- [Recorded information]:
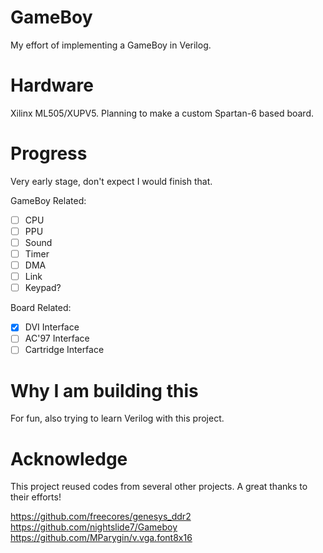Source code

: GameBoy
=======

My effort of implementing a GameBoy in Verilog.

# Hardware

Xilinx ML505/XUPV5. Planning to make a custom Spartan-6 based board.

# Progress

Very early stage, don't expect I would finish that.

GameBoy Related:
 - [ ] CPU
 - [ ] PPU
 - [ ] Sound
 - [ ] Timer
 - [ ] DMA
 - [ ] Link
 - [ ] Keypad?

Board Related:
 - [x] DVI Interface
 - [ ] AC'97 Interface
 - [ ] Cartridge Interface

# Why I am building this

For fun, also trying to learn Verilog with this project.

# Acknowledge

This project reused codes from several other projects. A great thanks to their efforts!

https://github.com/freecores/genesys_ddr2
https://github.com/nightslide7/Gameboy
https://github.com/MParygin/v.vga.font8x16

- [Directions for this task]:
Pictures aside, print every line of the material exactly.

- [Solution to this task]:
Source code

: GameBoy
=======

My effort of implementing a GameBoy in Verilog.

# Hardware

Xilinx ML505/XUPV5. Planning to make a custom Spartan-6 based board.

# Progress

Very early stage, don't expect I would finish that.

GameBoy Related:
 - [ ] CPU
 - [ ] PPU
 - [ ] Sound
 - [ ] Timer
 - [ ] DMA
 - [ ] Link
 - [ ] Keypad?

Board Related:
 - [x] DVI Interface
 - [ ] AC'97 Interface
 - [ ] Cartridge Interface

# Why I am building this

For fun, also trying to learn Verilog with this project.

# Acknowledge

This project reused codes from several other projects. A great thanks to their efforts!

https://github.com/freecores/genesys_ddr2
https://github.com/nightslide7/Gameboy
https://github.com/MParygin/v.vga.font8x16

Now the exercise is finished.